Write out every record below exactly, so that nothing differs from what is shown.

Start of Data extract

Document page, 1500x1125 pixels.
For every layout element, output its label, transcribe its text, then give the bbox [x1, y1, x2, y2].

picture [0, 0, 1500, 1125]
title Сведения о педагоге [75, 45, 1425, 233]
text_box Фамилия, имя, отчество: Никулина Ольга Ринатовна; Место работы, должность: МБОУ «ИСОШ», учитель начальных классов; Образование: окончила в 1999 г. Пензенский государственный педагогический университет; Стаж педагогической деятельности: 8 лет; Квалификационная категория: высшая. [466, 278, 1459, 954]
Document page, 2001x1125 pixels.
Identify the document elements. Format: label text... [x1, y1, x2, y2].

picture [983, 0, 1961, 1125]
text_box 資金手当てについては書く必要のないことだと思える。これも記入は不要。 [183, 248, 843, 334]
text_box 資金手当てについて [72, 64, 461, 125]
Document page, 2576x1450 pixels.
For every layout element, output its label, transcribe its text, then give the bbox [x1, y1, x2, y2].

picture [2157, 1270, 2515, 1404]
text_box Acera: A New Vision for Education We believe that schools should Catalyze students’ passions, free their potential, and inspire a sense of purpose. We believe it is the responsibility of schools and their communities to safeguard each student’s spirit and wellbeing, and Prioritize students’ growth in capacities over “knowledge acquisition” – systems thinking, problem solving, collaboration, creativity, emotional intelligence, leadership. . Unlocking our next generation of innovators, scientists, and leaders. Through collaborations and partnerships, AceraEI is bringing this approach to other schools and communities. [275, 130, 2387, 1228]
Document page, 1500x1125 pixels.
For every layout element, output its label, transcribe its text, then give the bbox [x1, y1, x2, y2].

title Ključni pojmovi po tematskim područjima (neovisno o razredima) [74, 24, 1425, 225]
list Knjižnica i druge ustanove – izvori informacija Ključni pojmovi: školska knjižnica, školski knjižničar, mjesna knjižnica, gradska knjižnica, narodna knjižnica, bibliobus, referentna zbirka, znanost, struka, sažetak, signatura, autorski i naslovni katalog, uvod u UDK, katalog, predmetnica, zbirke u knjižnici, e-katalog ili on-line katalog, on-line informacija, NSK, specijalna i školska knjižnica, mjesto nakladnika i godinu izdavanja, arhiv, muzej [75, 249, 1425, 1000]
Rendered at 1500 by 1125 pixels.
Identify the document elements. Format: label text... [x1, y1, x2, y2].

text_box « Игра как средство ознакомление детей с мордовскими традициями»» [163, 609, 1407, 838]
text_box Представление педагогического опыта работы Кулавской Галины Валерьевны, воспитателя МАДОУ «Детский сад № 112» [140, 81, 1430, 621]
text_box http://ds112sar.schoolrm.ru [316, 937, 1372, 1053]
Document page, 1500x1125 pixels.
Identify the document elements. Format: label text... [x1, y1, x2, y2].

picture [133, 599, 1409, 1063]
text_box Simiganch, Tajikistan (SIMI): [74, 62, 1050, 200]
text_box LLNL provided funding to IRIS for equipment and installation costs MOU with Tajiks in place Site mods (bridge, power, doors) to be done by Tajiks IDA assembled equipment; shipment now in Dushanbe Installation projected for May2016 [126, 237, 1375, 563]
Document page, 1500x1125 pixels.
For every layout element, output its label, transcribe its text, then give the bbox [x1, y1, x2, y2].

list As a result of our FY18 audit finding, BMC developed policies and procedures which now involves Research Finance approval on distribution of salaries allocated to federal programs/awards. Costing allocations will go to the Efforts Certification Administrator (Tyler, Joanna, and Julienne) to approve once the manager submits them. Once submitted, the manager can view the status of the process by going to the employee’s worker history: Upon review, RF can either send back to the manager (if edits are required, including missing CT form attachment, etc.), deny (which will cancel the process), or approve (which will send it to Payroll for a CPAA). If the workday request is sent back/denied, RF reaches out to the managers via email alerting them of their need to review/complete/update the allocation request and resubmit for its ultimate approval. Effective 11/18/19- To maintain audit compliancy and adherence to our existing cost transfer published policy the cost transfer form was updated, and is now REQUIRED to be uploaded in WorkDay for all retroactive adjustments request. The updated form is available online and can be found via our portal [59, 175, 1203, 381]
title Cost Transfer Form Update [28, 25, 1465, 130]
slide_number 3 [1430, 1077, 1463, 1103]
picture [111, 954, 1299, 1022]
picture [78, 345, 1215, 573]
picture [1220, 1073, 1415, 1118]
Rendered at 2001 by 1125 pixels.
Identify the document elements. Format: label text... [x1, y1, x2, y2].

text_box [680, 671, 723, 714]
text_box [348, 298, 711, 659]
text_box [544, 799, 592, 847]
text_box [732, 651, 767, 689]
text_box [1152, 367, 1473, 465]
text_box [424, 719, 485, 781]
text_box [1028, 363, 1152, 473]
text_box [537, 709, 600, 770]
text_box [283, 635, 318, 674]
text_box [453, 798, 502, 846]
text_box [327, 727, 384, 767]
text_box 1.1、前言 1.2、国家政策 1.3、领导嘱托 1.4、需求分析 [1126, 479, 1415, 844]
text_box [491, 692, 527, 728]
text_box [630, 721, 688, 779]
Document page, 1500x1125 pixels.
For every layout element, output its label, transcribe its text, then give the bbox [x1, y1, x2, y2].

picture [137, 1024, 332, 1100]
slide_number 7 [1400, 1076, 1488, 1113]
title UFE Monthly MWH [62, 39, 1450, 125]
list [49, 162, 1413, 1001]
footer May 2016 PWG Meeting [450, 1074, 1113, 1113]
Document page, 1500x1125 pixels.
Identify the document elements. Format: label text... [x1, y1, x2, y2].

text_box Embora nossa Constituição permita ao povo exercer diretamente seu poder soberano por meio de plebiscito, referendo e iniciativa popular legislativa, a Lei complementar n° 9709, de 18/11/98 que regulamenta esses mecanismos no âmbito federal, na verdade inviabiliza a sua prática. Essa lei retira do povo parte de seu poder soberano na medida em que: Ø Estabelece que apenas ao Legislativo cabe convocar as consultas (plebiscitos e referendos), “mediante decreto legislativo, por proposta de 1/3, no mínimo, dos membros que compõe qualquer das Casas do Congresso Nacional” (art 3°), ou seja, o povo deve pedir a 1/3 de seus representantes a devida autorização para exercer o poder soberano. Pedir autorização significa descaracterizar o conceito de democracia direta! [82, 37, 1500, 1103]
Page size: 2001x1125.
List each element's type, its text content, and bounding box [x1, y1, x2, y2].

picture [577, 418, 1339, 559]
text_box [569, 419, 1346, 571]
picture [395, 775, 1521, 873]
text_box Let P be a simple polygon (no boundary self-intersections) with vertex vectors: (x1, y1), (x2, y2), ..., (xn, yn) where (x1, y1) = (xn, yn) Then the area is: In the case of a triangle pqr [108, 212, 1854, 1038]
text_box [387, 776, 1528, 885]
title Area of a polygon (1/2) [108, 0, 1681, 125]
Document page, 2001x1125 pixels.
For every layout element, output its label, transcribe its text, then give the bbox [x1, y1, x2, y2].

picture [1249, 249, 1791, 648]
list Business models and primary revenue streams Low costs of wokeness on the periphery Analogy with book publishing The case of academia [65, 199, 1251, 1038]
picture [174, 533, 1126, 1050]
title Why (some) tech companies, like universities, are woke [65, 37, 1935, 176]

End of Data extract

:: Result below ::
Document page, 1500x1125 pixels.
For every layout element, output its label, transcribe its text, then give the bbox [x1, y1, x2, y2].

picture [0, 0, 1500, 1125]
title Сведения о педагоге [75, 45, 1425, 233]
text_box Фамилия, имя, отчество: Никулина Ольга Ринатовна; Место работы, должность: МБОУ «ИСОШ», учитель начальных классов; Образование: окончила в 1999 г. Пензенский государственный педагогический университет; Стаж педагогической деятельности: 8 лет; Квалификационная категория: высшая. [466, 278, 1459, 954]
Document page, 2001x1125 pixels.
Identify the document elements. Format: label text... [x1, y1, x2, y2].

picture [983, 0, 1961, 1125]
text_box 資金手当てについては書く必要のないことだと思える。これも記入は不要。 [183, 248, 843, 334]
text_box 資金手当てについて [72, 64, 461, 125]
Document page, 2576x1450 pixels.
For every layout element, output its label, transcribe its text, then give the bbox [x1, y1, x2, y2].

picture [2157, 1270, 2515, 1404]
text_box Acera: A New Vision for Education We believe that schools should Catalyze students’ passions, free their potential, and inspire a sense of purpose. We believe it is the responsibility of schools and their communities to safeguard each student’s spirit and wellbeing, and Prioritize students’ growth in capacities over “knowledge acquisition” – systems thinking, problem solving, collaboration, creativity, emotional intelligence, leadership. . Unlocking our next generation of innovators, scientists, and leaders. Through collaborations and partnerships, AceraEI is bringing this approach to other schools and communities. [275, 130, 2387, 1228]
Document page, 1500x1125 pixels.
For every layout element, output its label, transcribe its text, then give the bbox [x1, y1, x2, y2].

title Ključni pojmovi po tematskim područjima (neovisno o razredima) [74, 24, 1425, 225]
list Knjižnica i druge ustanove – izvori informacija Ključni pojmovi: školska knjižnica, školski knjižničar, mjesna knjižnica, gradska knjižnica, narodna knjižnica, bibliobus, referentna zbirka, znanost, struka, sažetak, signatura, autorski i naslovni katalog, uvod u UDK, katalog, predmetnica, zbirke u knjižnici, e-katalog ili on-line katalog, on-line informacija, NSK, specijalna i školska knjižnica, mjesto nakladnika i godinu izdavanja, arhiv, muzej [75, 249, 1425, 1000]
Rendered at 1500 by 1125 pixels.
Identify the document elements. Format: label text... [x1, y1, x2, y2].

text_box « Игра как средство ознакомление детей с мордовскими традициями»» [163, 609, 1407, 838]
text_box Представление педагогического опыта работы Кулавской Галины Валерьевны, воспитателя МАДОУ «Детский сад № 112» [140, 81, 1430, 621]
text_box http://ds112sar.schoolrm.ru [316, 937, 1372, 1053]
Document page, 1500x1125 pixels.
Identify the document elements. Format: label text... [x1, y1, x2, y2].

picture [133, 599, 1409, 1063]
text_box Simiganch, Tajikistan (SIMI): [74, 62, 1050, 200]
text_box LLNL provided funding to IRIS for equipment and installation costs MOU with Tajiks in place Site mods (bridge, power, doors) to be done by Tajiks IDA assembled equipment; shipment now in Dushanbe Installation projected for May2016 [126, 237, 1375, 563]
Document page, 1500x1125 pixels.
For every layout element, output its label, transcribe its text, then give the bbox [x1, y1, x2, y2].

list As a result of our FY18 audit finding, BMC developed policies and procedures which now involves Research Finance approval on distribution of salaries allocated to federal programs/awards. Costing allocations will go to the Efforts Certification Administrator (Tyler, Joanna, and Julienne) to approve once the manager submits them. Once submitted, the manager can view the status of the process by going to the employee’s worker history: Upon review, RF can either send back to the manager (if edits are required, including missing CT form attachment, etc.), deny (which will cancel the process), or approve (which will send it to Payroll for a CPAA). If the workday request is sent back/denied, RF reaches out to the managers via email alerting them of their need to review/complete/update the allocation request and resubmit for its ultimate approval. Effective 11/18/19- To maintain audit compliancy and adherence to our existing cost transfer published policy the cost transfer form was updated, and is now REQUIRED to be uploaded in WorkDay for all retroactive adjustments request. The updated form is available online and can be found via our portal [59, 175, 1203, 381]
title Cost Transfer Form Update [28, 25, 1465, 130]
slide_number 3 [1430, 1077, 1463, 1103]
picture [111, 954, 1299, 1022]
picture [78, 345, 1215, 573]
picture [1220, 1073, 1415, 1118]
Rendered at 2001 by 1125 pixels.
Identify the document elements. Format: label text... [x1, y1, x2, y2].

text_box [680, 671, 723, 714]
text_box [348, 298, 711, 659]
text_box [544, 799, 592, 847]
text_box [732, 651, 767, 689]
text_box [1152, 367, 1473, 465]
text_box [424, 719, 485, 781]
text_box [1028, 363, 1152, 473]
text_box [537, 709, 600, 770]
text_box [283, 635, 318, 674]
text_box [453, 798, 502, 846]
text_box [327, 727, 384, 767]
text_box 1.1、前言 1.2、国家政策 1.3、领导嘱托 1.4、需求分析 [1126, 479, 1415, 844]
text_box [491, 692, 527, 728]
text_box [630, 721, 688, 779]
Document page, 1500x1125 pixels.
For every layout element, output its label, transcribe its text, then give the bbox [x1, y1, x2, y2].

picture [137, 1024, 332, 1100]
slide_number 7 [1400, 1076, 1488, 1113]
title UFE Monthly MWH [62, 39, 1450, 125]
list [49, 162, 1413, 1001]
footer May 2016 PWG Meeting [450, 1074, 1113, 1113]
Document page, 1500x1125 pixels.
Identify the document elements. Format: label text... [x1, y1, x2, y2].

text_box Embora nossa Constituição permita ao povo exercer diretamente seu poder soberano por meio de plebiscito, referendo e iniciativa popular legislativa, a Lei complementar n° 9709, de 18/11/98 que regulamenta esses mecanismos no âmbito federal, na verdade inviabiliza a sua prática. Essa lei retira do povo parte de seu poder soberano na medida em que: Ø Estabelece que apenas ao Legislativo cabe convocar as consultas (plebiscitos e referendos), “mediante decreto legislativo, por proposta de 1/3, no mínimo, dos membros que compõe qualquer das Casas do Congresso Nacional” (art 3°), ou seja, o povo deve pedir a 1/3 de seus representantes a devida autorização para exercer o poder soberano. Pedir autorização significa descaracterizar o conceito de democracia direta! [82, 37, 1500, 1103]
Page size: 2001x1125.
List each element's type, its text content, and bounding box [x1, y1, x2, y2].

picture [577, 418, 1339, 559]
text_box [569, 419, 1346, 571]
picture [395, 775, 1521, 873]
text_box Let P be a simple polygon (no boundary self-intersections) with vertex vectors: (x1, y1), (x2, y2), ..., (xn, yn) where (x1, y1) = (xn, yn) Then the area is: In the case of a triangle pqr [108, 212, 1854, 1038]
text_box [387, 776, 1528, 885]
title Area of a polygon (1/2) [108, 0, 1681, 125]
Document page, 2001x1125 pixels.
For every layout element, output its label, transcribe its text, then give the bbox [x1, y1, x2, y2].

picture [1249, 249, 1791, 648]
list Business models and primary revenue streams Low costs of wokeness on the periphery Analogy with book publishing The case of academia [65, 199, 1251, 1038]
picture [174, 533, 1126, 1050]
title Why (some) tech companies, like universities, are woke [65, 37, 1935, 176]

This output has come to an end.